This is the scenario.
The environment is Linux (Arch Linux actually).
An uncompressed 1,3TB tar
file has been written on a freshely XFS-formatted 2TB disk as a backup.
Later on, a 586MB UEFI boot image has been written (by mistake) to the very same disk device with this very command: dd if=./bootimage of=/dev/sdd bs=4M
.
What I understand is, besides the idiocy of the action, that the disk hasn't been reformatted nor wiped. "Just" its first 500+MB worth of sectors have been overwritten.

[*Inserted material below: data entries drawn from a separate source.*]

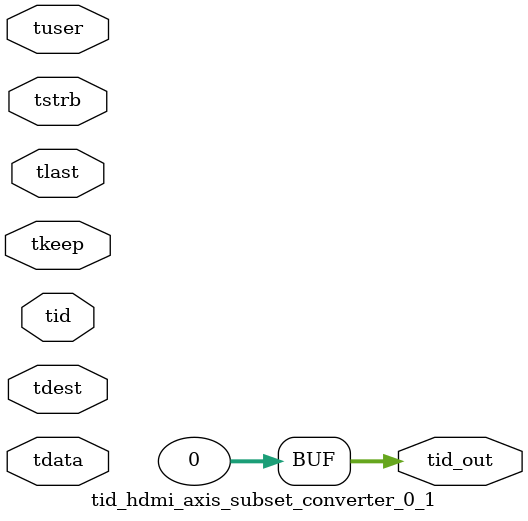
<source format=v>


`timescale 1ps/1ps

module tid_hdmi_axis_subset_converter_0_1 #
(
parameter C_S_AXIS_TID_WIDTH   = 1,
parameter C_S_AXIS_TUSER_WIDTH = 0,
parameter C_S_AXIS_TDATA_WIDTH = 0,
parameter C_S_AXIS_TDEST_WIDTH = 0,
parameter C_M_AXIS_TID_WIDTH   = 32
)
(
input  [(C_S_AXIS_TID_WIDTH   == 0 ? 1 : C_S_AXIS_TID_WIDTH)-1:0       ] tid,
input  [(C_S_AXIS_TDATA_WIDTH == 0 ? 1 : C_S_AXIS_TDATA_WIDTH)-1:0     ] tdata,
input  [(C_S_AXIS_TUSER_WIDTH == 0 ? 1 : C_S_AXIS_TUSER_WIDTH)-1:0     ] tuser,
input  [(C_S_AXIS_TDEST_WIDTH == 0 ? 1 : C_S_AXIS_TDEST_WIDTH)-1:0     ] tdest,
input  [(C_S_AXIS_TDATA_WIDTH/8)-1:0 ] tkeep,
input  [(C_S_AXIS_TDATA_WIDTH/8)-1:0 ] tstrb,
input                                                                    tlast,
output [(C_M_AXIS_TID_WIDTH   == 0 ? 1 : C_M_AXIS_TID_WIDTH)-1:0       ] tid_out
);

assign tid_out = {1'b0};

endmodule


</source>
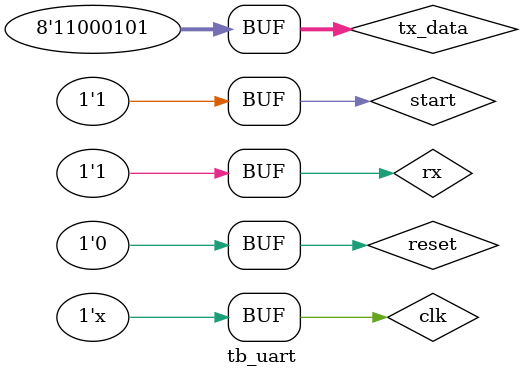
<source format=v>
`timescale 1ns / 1ps

module tb_uart();

    reg clk;
    reg reset;
    //tr
    reg start;
    reg [7:0] tx_data;
    wire tx;
    wire tx_done;
    //re    
    reg rx;
    wire [7:0] rx_data;
    wire rx_done;

    wire w_tx_rx;
    
    uart dut(
        
    .clk(clk),
    .reset(reset),
    .start(start),
    .tx_data(tx_data),
    .tx(w_tx_rx),
    .tx_done(tx_done),
    //re    
    .rx(w_tx_rx),
    .rx_data(rx_data),
    .rx_done(rx_done)
    );

    always #5 clk = ~clk;

    initial begin
        clk = 1'b0;
        reset = 1'b1;
        start = 1'b0;
        rx = 1'b1;
    end
    
    initial begin
        #20 reset = 1'b0;
        #100 tx_data = 8'b11000101;
        #10 start = 1'b1;
    end
endmodule

</source>
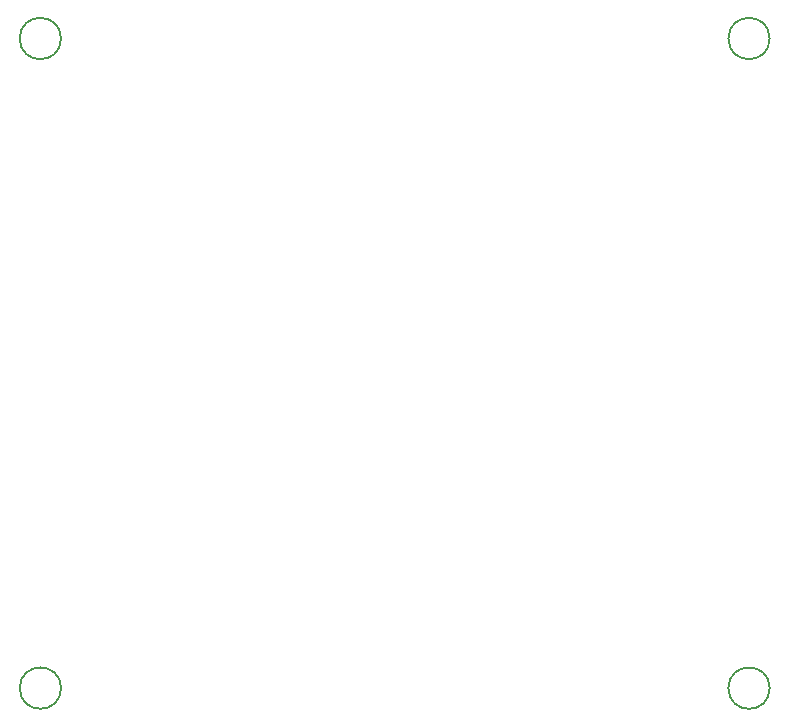
<source format=gbr>
%TF.GenerationSoftware,KiCad,Pcbnew,(6.0.0)*%
%TF.CreationDate,2022-05-13T11:51:57+02:00*%
%TF.ProjectId,Shield BR,53686965-6c64-4204-9252-2e6b69636164,rev?*%
%TF.SameCoordinates,Original*%
%TF.FileFunction,Other,Comment*%
%FSLAX46Y46*%
G04 Gerber Fmt 4.6, Leading zero omitted, Abs format (unit mm)*
G04 Created by KiCad (PCBNEW (6.0.0)) date 2022-05-13 11:51:57*
%MOMM*%
%LPD*%
G01*
G04 APERTURE LIST*
%ADD10C,0.150000*%
G04 APERTURE END LIST*
D10*
%TO.C,H2*%
X83001500Y-66726000D02*
G75*
G03*
X83001500Y-66726000I-1750000J0D01*
G01*
%TO.C,H1*%
X143001500Y-66726000D02*
G75*
G03*
X143001500Y-66726000I-1750000J0D01*
G01*
%TO.C,H4*%
X143001500Y-121726000D02*
G75*
G03*
X143001500Y-121726000I-1750000J0D01*
G01*
%TO.C,H3*%
X83001500Y-121726000D02*
G75*
G03*
X83001500Y-121726000I-1750000J0D01*
G01*
%TD*%
M02*

</source>
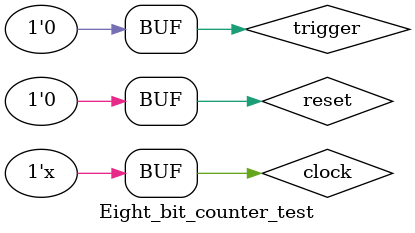
<source format=v>
`timescale 1ns / 1ps


module Eight_bit_counter_test;

	// Inputs
	reg clock;
	reg reset;
	reg trigger;

	// Outputs
	wire [7:0] count;

	// Instantiate the Unit Under Test (UUT)
	Eight_bit_counter uut (
		.count(count), 
		.clock(clock), 
		.reset(reset), 
		.trigger(trigger)
	);

	initial begin
		// Initialize Inputs
		clock = 0;
		reset = 1;
		trigger = 0;  
		#10 reset=0;
	
		

		// Wait 100 ns for global reset to finish
		#100;
		
      
		// Add stimulus here 
		#100
	trigger=0;
	#100
	trigger=1;
	#100
	trigger=0;
		

	end 
	
	//always #5 trigger=~trigger;
	
	always #5 clock=~clock;
      
endmodule


</source>
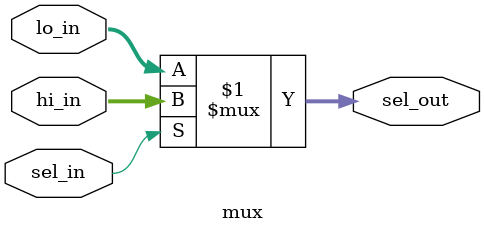
<source format=v>


`resetall
`timescale 1ns/10ps
module mux #(parameter N=32)( input[N-1:0] hi_in, lo_in, 
                              input sel_in, 
                              output [N-1:0] sel_out);


// ### Please start your Verilog code here ### 

assign sel_out = sel_in ? hi_in : lo_in;

endmodule

</source>
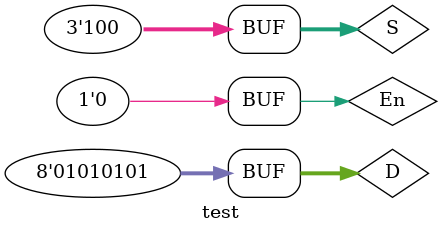
<source format=v>
module test;

	// Inputs
	reg En;
	reg [2:0] S;
	reg [7:0] D;
	// Outputs
	wire Y;  wire Yn;   
	// Instantiate the Unit Under Test (UUT)
	MUX8_1 uut (
		.En(En), 
		.S(S), 
		.D(D), 
		.Y(Y), 
		.Yn(Yn)
	);

	parameter PERIOD = 10;
		
	initial begin
		// Initialize Inputs
		En = 0; S = 0; D = 0;
		// Wait 100 ns for global reset to finish
		#100;
        
		// Add stimulus here
		
		En=1; S=3'b111; D=8'b1111_1111;
		#PERIOD
		En=0; S=3'b111; D=8'b1111_1111;
		#PERIOD
		En=0; S=3'b000; D=8'b1111_1111;
		#PERIOD
		En=0; S=3'b000; D=8'b1111_1110;
		#PERIOD
		En=0; S=3'b001; D=8'b0101_0101;
		#PERIOD
		En=0; S=3'b010; D=8'b0101_0101;
		#PERIOD
		En=0; S=3'b011; D=8'b0101_0101;
		#PERIOD
		En=0; S=3'b100; D=8'b0101_0101;
	end   
endmodule

</source>
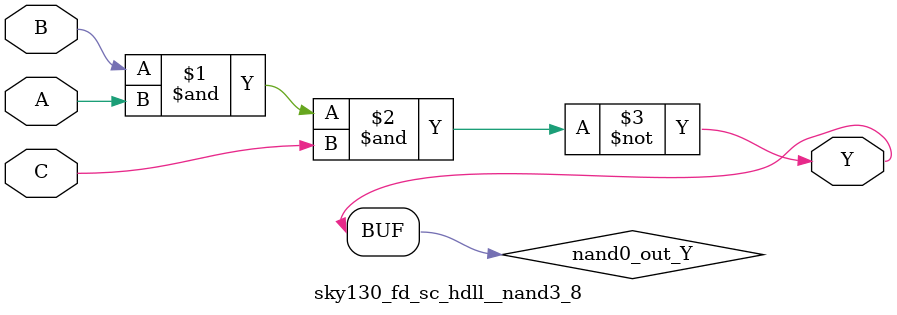
<source format=v>
module sky130_fd_sc_hdll__nand3_8 (
    Y,
    A,
    B,
    C
);
    output Y;
    input  A;
    input  B;
    input  C;
    wire nand0_out_Y;
    nand nand0 (nand0_out_Y, B, A, C        );
    buf  buf0  (Y          , nand0_out_Y    );
endmodule
</source>
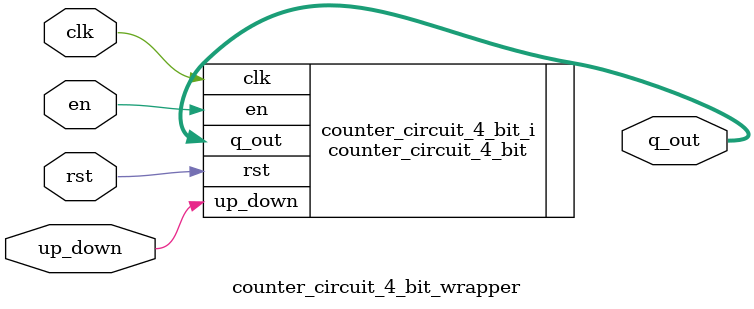
<source format=v>
`timescale 1 ps / 1 ps

module counter_circuit_4_bit_wrapper
   (clk,
    en,
    q_out,
    rst,
    up_down);
  input clk;
  input en;
  output [3:0]q_out;
  input rst;
  input up_down;

  wire clk;
  wire en;
  wire [3:0]q_out;
  wire rst;
  wire up_down;

  counter_circuit_4_bit counter_circuit_4_bit_i
       (.clk(clk),
        .en(en),
        .q_out(q_out),
        .rst(rst),
        .up_down(up_down));
endmodule

</source>
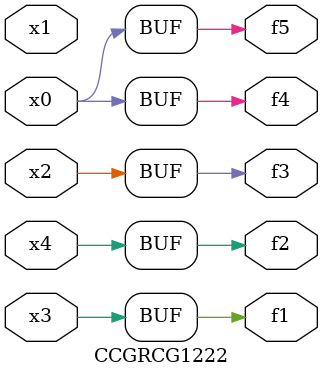
<source format=v>
module CCGRCG1222(
	input x0, x1, x2, x3, x4,
	output f1, f2, f3, f4, f5
);
	assign f1 = x3;
	assign f2 = x4;
	assign f3 = x2;
	assign f4 = x0;
	assign f5 = x0;
endmodule

</source>
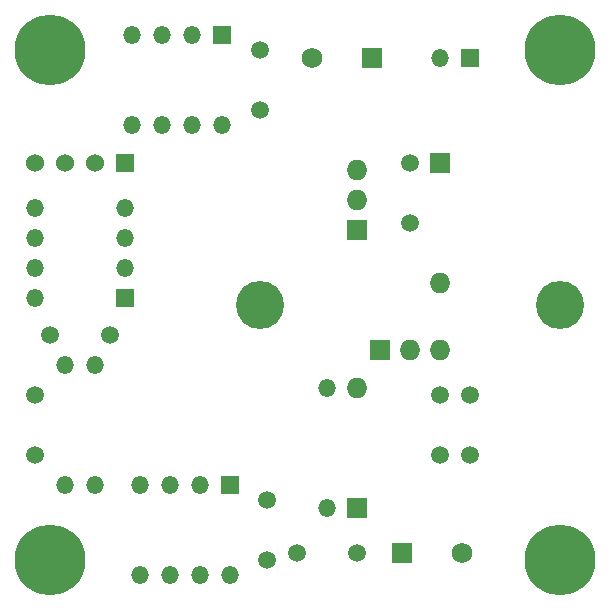
<source format=gbs>
G04 (created by PCBNEW (22-Jun-2014 BZR 4027)-stable) date Sun 25 Feb 2018 06:50:33 PM CST*
%MOIN*%
G04 Gerber Fmt 3.4, Leading zero omitted, Abs format*
%FSLAX34Y34*%
G01*
G70*
G90*
G04 APERTURE LIST*
%ADD10C,0.00590551*%
%ADD11R,0.069X0.069*%
%ADD12O,0.069X0.069*%
%ADD13O,0.059X0.059*%
%ADD14C,0.059*%
%ADD15R,0.059X0.059*%
%ADD16C,0.16*%
%ADD17C,0.069*%
%ADD18C,0.23622*%
%ADD19R,0.06X0.06*%
%ADD20C,0.06*%
G04 APERTURE END LIST*
G54D10*
G54D11*
X59500Y-55750D03*
G54D12*
X59500Y-54750D03*
X59500Y-53750D03*
G54D11*
X60250Y-59750D03*
G54D12*
X61250Y-59750D03*
X62250Y-59750D03*
G54D13*
X50750Y-60250D03*
X50750Y-64250D03*
X49750Y-64250D03*
X49750Y-60250D03*
G54D14*
X56500Y-66750D03*
X56500Y-64750D03*
X56250Y-51750D03*
X56250Y-49750D03*
X51250Y-59250D03*
X49250Y-59250D03*
G54D15*
X55250Y-64250D03*
G54D13*
X54250Y-64250D03*
X53250Y-64250D03*
X52250Y-64250D03*
X52250Y-67250D03*
X53250Y-67250D03*
X55250Y-67250D03*
X54250Y-67250D03*
G54D15*
X51750Y-58000D03*
G54D13*
X51750Y-57000D03*
X51750Y-56000D03*
X51750Y-55000D03*
X48750Y-55000D03*
X48750Y-56000D03*
X48750Y-58000D03*
X48750Y-57000D03*
G54D15*
X55000Y-49250D03*
G54D13*
X54000Y-49250D03*
X53000Y-49250D03*
X52000Y-49250D03*
X52000Y-52250D03*
X53000Y-52250D03*
X55000Y-52250D03*
X54000Y-52250D03*
G54D16*
X66250Y-58250D03*
X56250Y-58250D03*
G54D11*
X61000Y-66500D03*
G54D17*
X63000Y-66500D03*
G54D11*
X60000Y-50000D03*
G54D17*
X58000Y-50000D03*
G54D18*
X49250Y-49750D03*
X49250Y-66750D03*
X66250Y-49750D03*
X66250Y-66750D03*
G54D14*
X63250Y-61250D03*
X63250Y-63250D03*
X62250Y-61250D03*
X62250Y-63250D03*
G54D13*
X58500Y-65000D03*
X58500Y-61000D03*
G54D15*
X63250Y-50000D03*
G54D13*
X62250Y-50000D03*
G54D14*
X59500Y-66500D03*
X57500Y-66500D03*
X61250Y-53500D03*
X61250Y-55500D03*
X48750Y-63250D03*
X48750Y-61250D03*
G54D19*
X51750Y-53500D03*
G54D20*
X50750Y-53500D03*
X49750Y-53500D03*
X48750Y-53500D03*
G54D11*
X59500Y-65000D03*
G54D12*
X59500Y-61000D03*
G54D11*
X62250Y-53500D03*
G54D12*
X62250Y-57500D03*
M02*

</source>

My first attempt has been based on the assumption that the blocks were allocated linearly by XFS and that I knew the exact size of the overwritten portion. The idea was to skip all those blocks and then to try to pipe all subsequent blocks to the cpio
tool: it can do its best to handle a damaged tar
file (mine has been truncated on the head).
FILESIZE=614465536
SECTSIZE=$(( 2 * 1024 * 1024 )) # 2M
SKIPSIZE=$(( $FILESIZE / $SECTSIZE ))
dd if=/dev/sdd ibs=$SECTSIZE obs=$SECTSIZE skip=$SKIPSIZE | cpio -ivd -H ustar
(I switched to 2M block transfer becasue the file size is a mutiple of it but not of 4M). No luck at all for recovery. But now I know that the disk layout used by XFS isn't linear.
Next step has been to try to repair the file system (well a copy of it) with xfs_repair
once the partition table had been fixed with fdisk
.
It found the "xfs signature" and I accessed that single partition with the help of a loop
device. Unluckily xfs_repair
failed with a "read only 0 of 512 bytes".
Moreover it seems tyhere's no way to recover lost files under XFS.
Third attempt has been done with the help tools like foremost
and testdisk
. But my attempts have shown little success so far. They actually have been able to recover some files, mainly multimedia files (GIFs, JPGs, PNGs, WAVs and MP3s). But those are a fraction of the actual content of the backup. It looks like foremost
has a focus on typical Windows files. But they cover about 15% of the 1.3TB of data. There should also be lots of text files, libreoffice files, and also gzip
and bzip2
files. So far 15% is better than 0%.
I have also searched through all documentation I have at hand and also "googled" for similar scenarios (also here on serverfault). The more relevant ones were about sending the disk to data recovery firms. No similar task seems to be documented on the Internet.
What'd be the best strategy in order to maximize the file recover?
The perfect one would aim at recovering the surviving part of that single tar
file by recovering the remaining part of the i-node chain.